__What this task involves__
Copy out the text of each item below word for word, leaving out the pictures.
[Given data Boundary: Start]
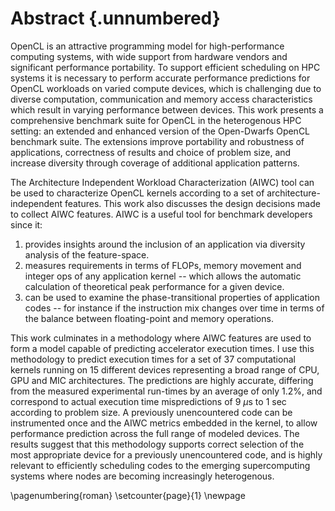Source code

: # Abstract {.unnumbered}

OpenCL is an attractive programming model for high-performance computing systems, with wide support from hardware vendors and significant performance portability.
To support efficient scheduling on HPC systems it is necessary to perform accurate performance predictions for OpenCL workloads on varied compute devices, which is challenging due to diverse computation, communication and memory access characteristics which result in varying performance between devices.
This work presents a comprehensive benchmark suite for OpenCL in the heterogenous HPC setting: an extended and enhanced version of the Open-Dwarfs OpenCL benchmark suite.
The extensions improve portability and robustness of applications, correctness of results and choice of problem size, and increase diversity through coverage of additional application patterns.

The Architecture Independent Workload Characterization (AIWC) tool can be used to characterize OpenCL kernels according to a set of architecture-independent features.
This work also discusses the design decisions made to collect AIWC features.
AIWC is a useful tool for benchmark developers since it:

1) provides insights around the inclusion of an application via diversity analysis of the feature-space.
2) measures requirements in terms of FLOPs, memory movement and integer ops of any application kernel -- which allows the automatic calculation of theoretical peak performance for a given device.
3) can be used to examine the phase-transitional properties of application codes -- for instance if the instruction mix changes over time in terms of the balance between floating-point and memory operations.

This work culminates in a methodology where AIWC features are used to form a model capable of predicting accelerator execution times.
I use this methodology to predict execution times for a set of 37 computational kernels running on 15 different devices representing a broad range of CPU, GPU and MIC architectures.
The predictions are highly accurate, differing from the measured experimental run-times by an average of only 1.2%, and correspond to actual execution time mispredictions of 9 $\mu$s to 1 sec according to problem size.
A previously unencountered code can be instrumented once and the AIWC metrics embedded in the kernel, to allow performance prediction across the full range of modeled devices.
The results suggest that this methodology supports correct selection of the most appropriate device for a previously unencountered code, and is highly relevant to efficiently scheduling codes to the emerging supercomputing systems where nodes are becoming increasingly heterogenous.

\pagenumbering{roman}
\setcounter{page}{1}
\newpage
[Given data Boundary: End]
__Written answer__
Source code

: # Abstract {.unnumbered}

OpenCL is an attractive programming model for high-performance computing systems, with wide support from hardware vendors and significant performance portability.
To support efficient scheduling on HPC systems it is necessary to perform accurate performance predictions for OpenCL workloads on varied compute devices, which is challenging due to diverse computation, communication and memory access characteristics which result in varying performance between devices.
This work presents a comprehensive benchmark suite for OpenCL in the heterogenous HPC setting: an extended and enhanced version of the Open-Dwarfs OpenCL benchmark suite.
The extensions improve portability and robustness of applications, correctness of results and choice of problem size, and increase diversity through coverage of additional application patterns.

The Architecture Independent Workload Characterization (AIWC) tool can be used to characterize OpenCL kernels according to a set of architecture-independent features.
This work also discusses the design decisions made to collect AIWC features.
AIWC is a useful tool for benchmark developers since it:

1) provides insights around the inclusion of an application via diversity analysis of the feature-space.
2) measures requirements in terms of FLOPs, memory movement and integer ops of any application kernel -- which allows the automatic calculation of theoretical peak performance for a given device.
3) can be used to examine the phase-transitional properties of application codes -- for instance if the instruction mix changes over time in terms of the balance between floating-point and memory operations.

This work culminates in a methodology where AIWC features are used to form a model capable of predicting accelerator execution times.
I use this methodology to predict execution times for a set of 37 computational kernels running on 15 different devices representing a broad range of CPU, GPU and MIC architectures.
The predictions are highly accurate, differing from the measured experimental run-times by an average of only 1.2%, and correspond to actual execution time mispredictions of 9 $\mu$s to 1 sec according to problem size.
A previously unencountered code can be instrumented once and the AIWC metrics embedded in the kernel, to allow performance prediction across the full range of modeled devices.
The results suggest that this methodology supports correct selection of the most appropriate device for a previously unencountered code, and is highly relevant to efficiently scheduling codes to the emerging supercomputing systems where nodes are becoming increasingly heterogenous.

\pagenumbering{roman}
\setcounter{page}{1}
\newpage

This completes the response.